For certain patients diagnosed with very aggressive blood cancers, time is of the essence. To jump-start the best available treatment for an individual, physicians need the results of genetic tests on blood or bone marrow samples, and delays can be fatal.

Robert Soiffer, MD

Robert Soiffer, MD, Chief of Hematologic Malignancies at DF/BWCC

Thanks to a new test called Rapid Heme Panel, developed at Dana-Farber/Brigham and Women’s Cancer Center (DF/BWCC), the turnaround time for results has been cut from as long as two weeks to just five business days.

Searching for mutations in 95 genes, Rapid Heme Panel delivers a “genetic profile” of a patient’s disease that can confirm a diagnosis, predict how the individual will fare, and – in some cases – select a targeted drug matched to that specific mutation pattern.

“For many of our patients, it is critical to jump on their cancer quickly with an accurate diagnosis and thorough knowledge of the mutations that are driving their malignancy,” says Robert Soiffer, MD, chief of Hematologic Malignancies at DF/BWCC. “Thanks to in-house testing with the Rapid Heme Panel, we can acquire the information we need to make treatment decisions faster than ever before.”

The new test was developed by researchers at DF/BWCC and launched in August. The test uses next-generation DNA sequencing to analyze the genetic profile of leukemias, including acute myeloid leukemia (AML) and acute lymphoblastic leukemia (ALL), as well as myelodysplastic syndromes (MDS) and myeloproliferative disorders. The team hopes to expand its use to other blood cancers soon. Previously, blood and bone marrow samples were sent to several different outside labs. Now, they are processed within DF/BWCC.

The 95 genes scanned by the Rapid Heme Panel sequencing instruments were selected because they are often found to be mutated in blood cancer cells’ DNA. Cancer is caused by the cumulative effect of multiple genetic alterations, such as mutations in the genetic code.

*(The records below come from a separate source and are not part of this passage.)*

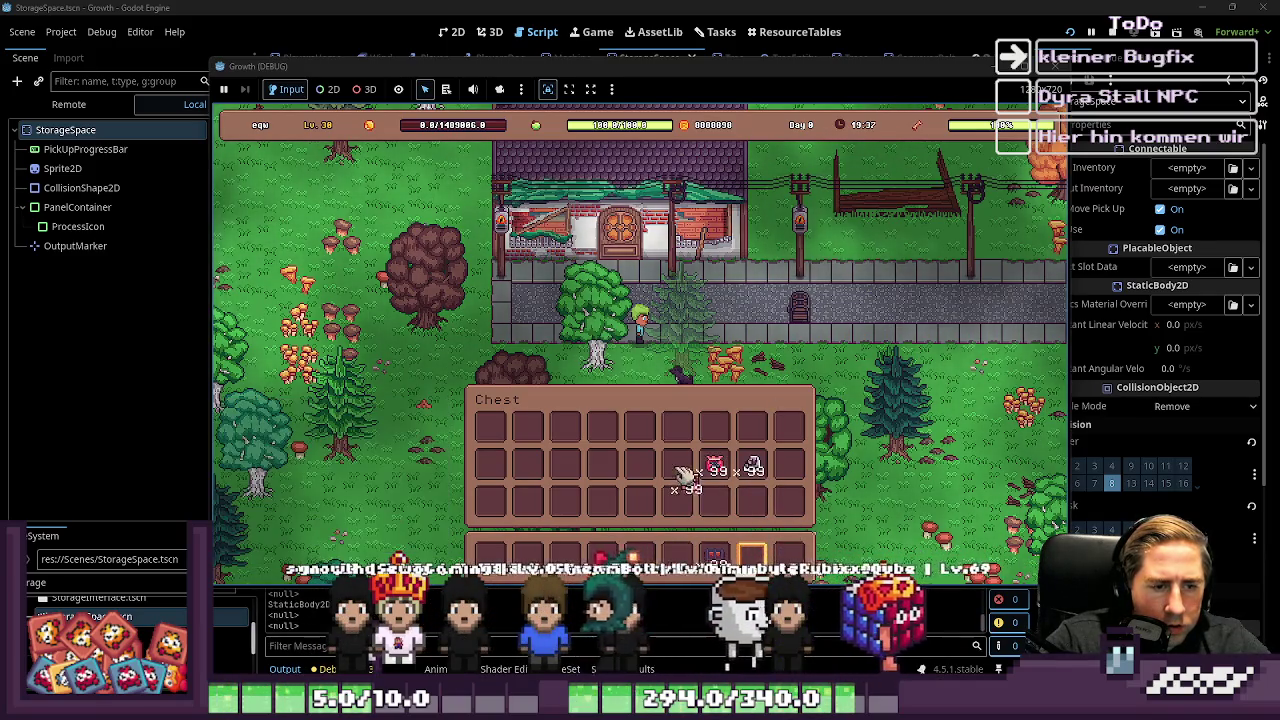
mouse_move(752, 466)
mouse_down()
mouse_move(808, 330)
mouse_move(740, 440)
mouse_move(660, 455)
mouse_move(700, 450)
mouse_move(730, 425)
mouse_up()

Knowing the specific combination of these alterations in a particular patient's cancer can lead to more informed decisions on therapeutic options and a better outcome.

“This is the best personalized medicine application in hematological oncology,” said Richard Stone, MD, program director of the Adult Leukemia Program at DF/BWCC. “Already we have been able to put patients on clinical trials by knowing their mutational status earlier than ever before.”

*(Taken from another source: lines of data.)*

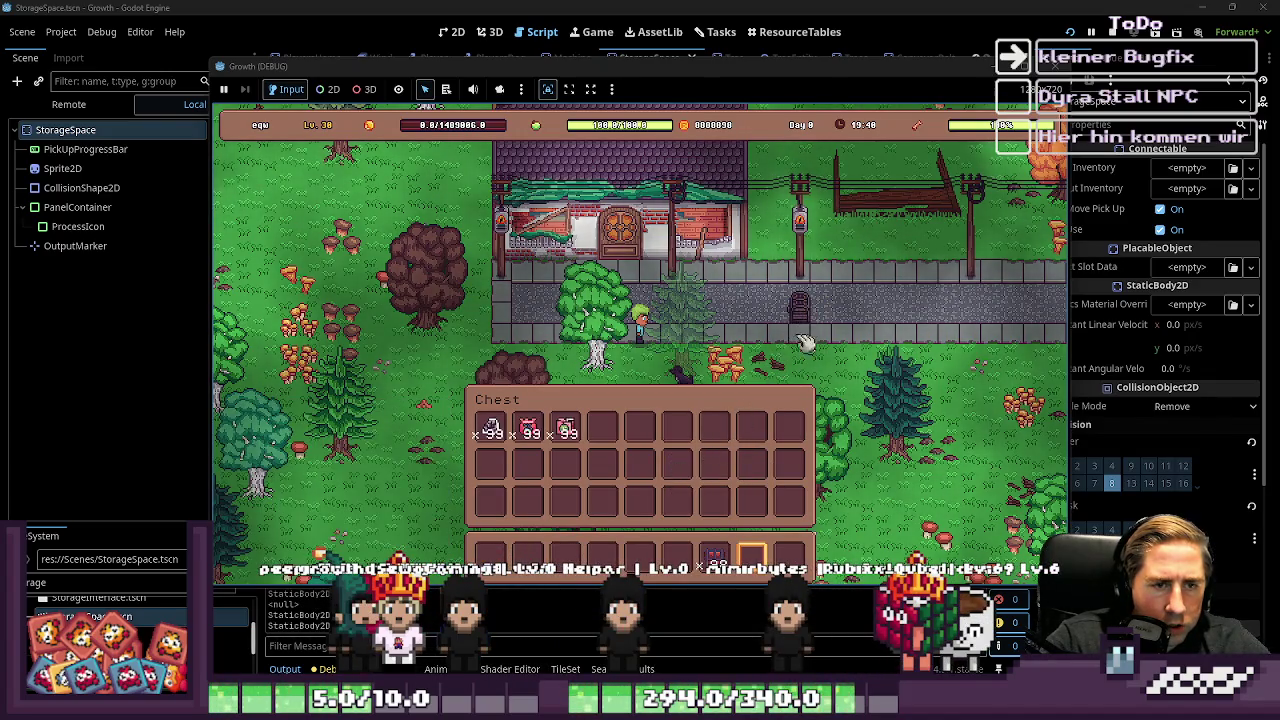
Step: Reopen the chest, move both 99-item stacks back to the inventory, and stop with F8
click(815, 360)
click(808, 318)
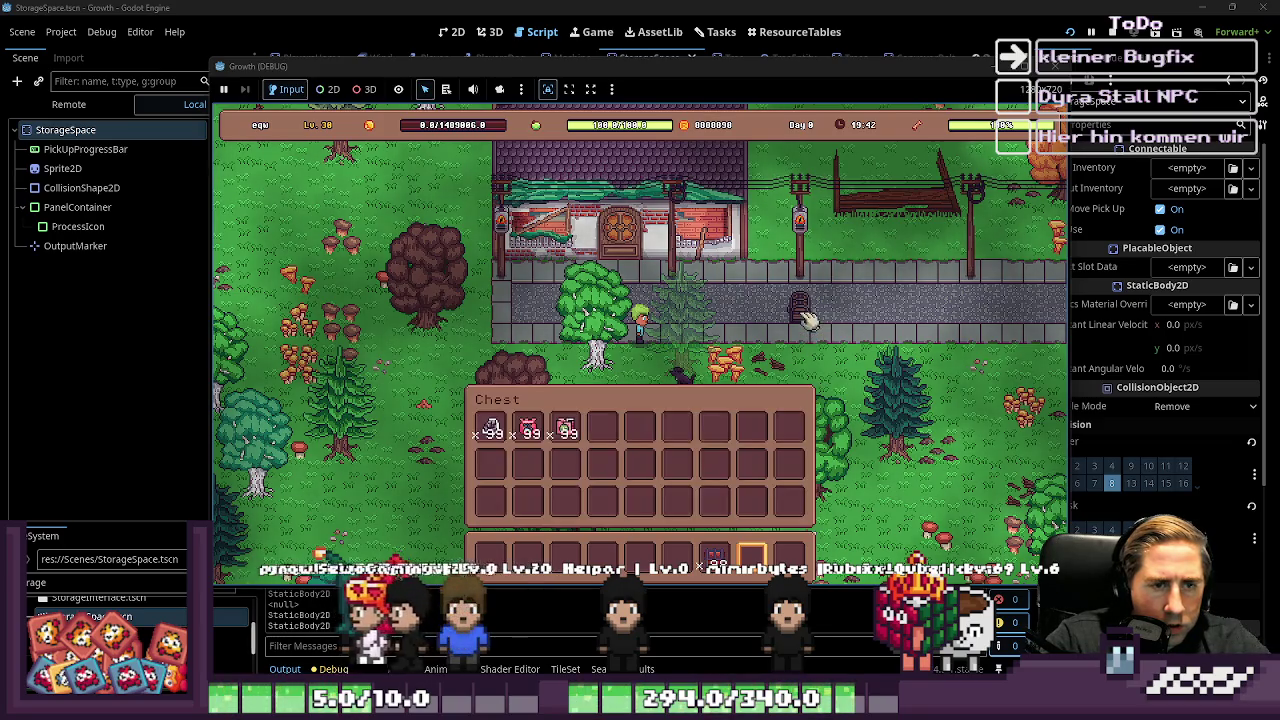
click(808, 318)
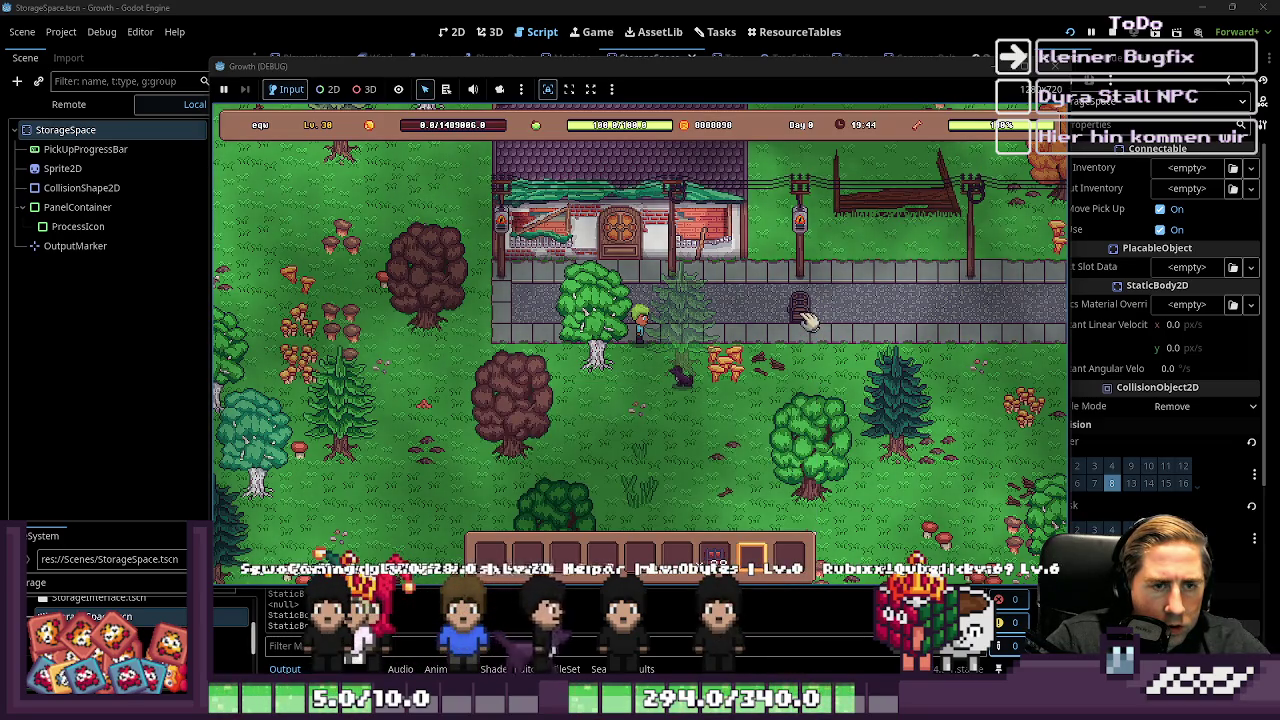
click(805, 318)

For example, DF/BWCC physicians used Rapid Heme Panel to analyze blood samples from an 18-year-old man who had been referred for treatment of relapsed acute lymphoblastic leukemia (ALL). Within three days, the test returned results that refined the diagnosis and revealed that the leukemia was driven by mutations in molecular signaling pathways known as Notch and JAK/STAT. After chemotherapy had failed to be effective, physicians enrolled the man in a clinical trial of a NOTCH inhibitor drug to provide precision therapy for his disease.